(Records from a data source)
#####
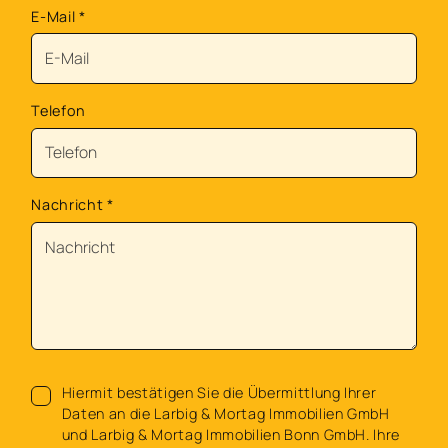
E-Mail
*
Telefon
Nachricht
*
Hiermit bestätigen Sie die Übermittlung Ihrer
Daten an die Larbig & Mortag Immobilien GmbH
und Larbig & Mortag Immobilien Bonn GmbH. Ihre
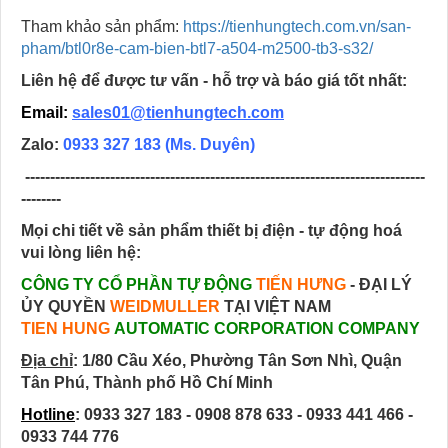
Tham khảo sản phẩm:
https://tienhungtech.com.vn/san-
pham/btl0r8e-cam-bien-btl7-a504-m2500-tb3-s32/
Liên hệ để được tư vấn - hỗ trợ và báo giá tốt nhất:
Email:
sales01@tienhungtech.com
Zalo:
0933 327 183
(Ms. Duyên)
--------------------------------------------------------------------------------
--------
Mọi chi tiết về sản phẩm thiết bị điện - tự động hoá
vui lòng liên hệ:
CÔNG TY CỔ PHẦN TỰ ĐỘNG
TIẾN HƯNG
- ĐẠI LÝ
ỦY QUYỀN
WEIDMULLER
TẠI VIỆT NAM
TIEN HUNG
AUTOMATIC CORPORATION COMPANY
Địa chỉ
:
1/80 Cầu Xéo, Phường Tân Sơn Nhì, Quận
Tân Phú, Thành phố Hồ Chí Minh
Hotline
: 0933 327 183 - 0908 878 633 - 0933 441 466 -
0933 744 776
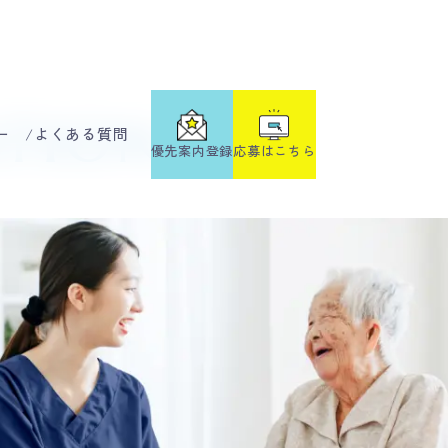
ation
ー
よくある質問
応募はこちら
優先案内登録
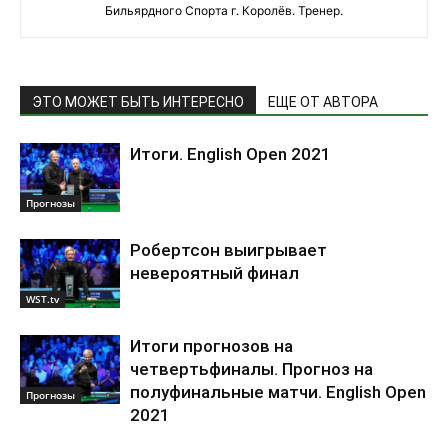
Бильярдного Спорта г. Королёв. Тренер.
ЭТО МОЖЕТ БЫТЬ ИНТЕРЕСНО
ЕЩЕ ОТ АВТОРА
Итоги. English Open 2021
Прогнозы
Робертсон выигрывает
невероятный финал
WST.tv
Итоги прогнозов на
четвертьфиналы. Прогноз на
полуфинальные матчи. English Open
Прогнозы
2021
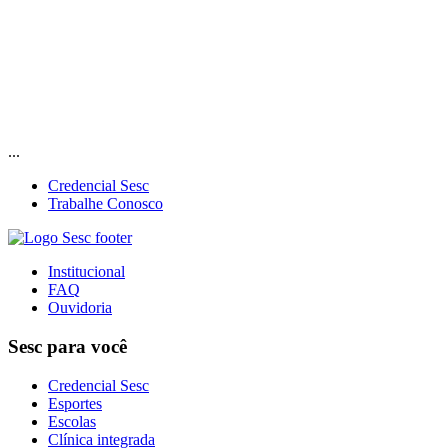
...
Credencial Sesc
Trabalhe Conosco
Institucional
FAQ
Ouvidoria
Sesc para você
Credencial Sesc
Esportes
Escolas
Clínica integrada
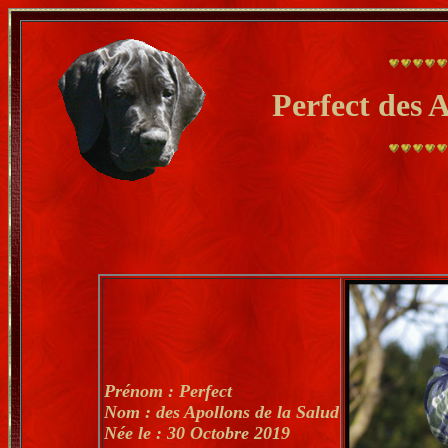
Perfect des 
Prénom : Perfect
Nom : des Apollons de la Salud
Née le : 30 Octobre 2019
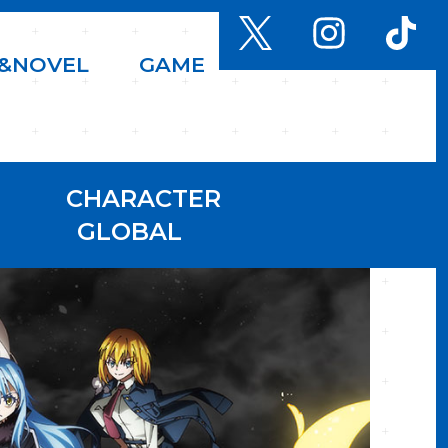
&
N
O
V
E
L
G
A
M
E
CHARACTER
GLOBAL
#####
→ ASSIGNMENT: Rewrite the text of all the records with every "English Open" replaced by "Welsh Open" and nothing else changed. Leave the pictures out of your answer.

→ EXERCISE RESPONSE:
E-Mail
*
Telefon
Nachricht
*
Hiermit bestätigen Sie die Übermittlung Ihrer
Daten an die Larbig & Mortag Immobilien GmbH
und Larbig & Mortag Immobilien Bonn GmbH. Ihre
Tham khảo sản phẩm:
https://tienhungtech.com.vn/san-
pham/btl0r8e-cam-bien-btl7-a504-m2500-tb3-s32/
Liên hệ để được tư vấn - hỗ trợ và báo giá tốt nhất:
Email:
sales01@tienhungtech.com
Zalo:
0933 327 183
(Ms. Duyên)
--------------------------------------------------------------------------------
--------
Mọi chi tiết về sản phẩm thiết bị điện - tự động hoá
vui lòng liên hệ:
CÔNG TY CỔ PHẦN TỰ ĐỘNG
TIẾN HƯNG
- ĐẠI LÝ
ỦY QUYỀN
WEIDMULLER
TẠI VIỆT NAM
TIEN HUNG
AUTOMATIC CORPORATION COMPANY
Địa chỉ
:
1/80 Cầu Xéo, Phường Tân Sơn Nhì, Quận
Tân Phú, Thành phố Hồ Chí Minh
Hotline
: 0933 327 183 - 0908 878 633 - 0933 441 466 -
0933 744 776
ation
ー
よくある質問
応募はこちら
優先案内登録
Бильярдного Спорта г. Королёв. Тренер.
ЭТО МОЖЕТ БЫТЬ ИНТЕРЕСНО
ЕЩЕ ОТ АВТОРА
Итоги. Welsh Open 2021
Прогнозы
Робертсон выигрывает
невероятный финал
WST.tv
Итоги прогнозов на
четвертьфиналы. Прогноз на
полуфинальные матчи. Welsh Open
Прогнозы
2021
...
Credencial Sesc
Trabalhe Conosco
Institucional
FAQ
Ouvidoria
Sesc para você
Credencial Sesc
Esportes
Escolas
Clínica integrada
Perfect des 
Prénom : Perfect
Nom : des Apollons de la Salud
Née le : 30 Octobre 2019
&
N
O
V
E
L
G
A
M
E
CHARACTER
GLOBAL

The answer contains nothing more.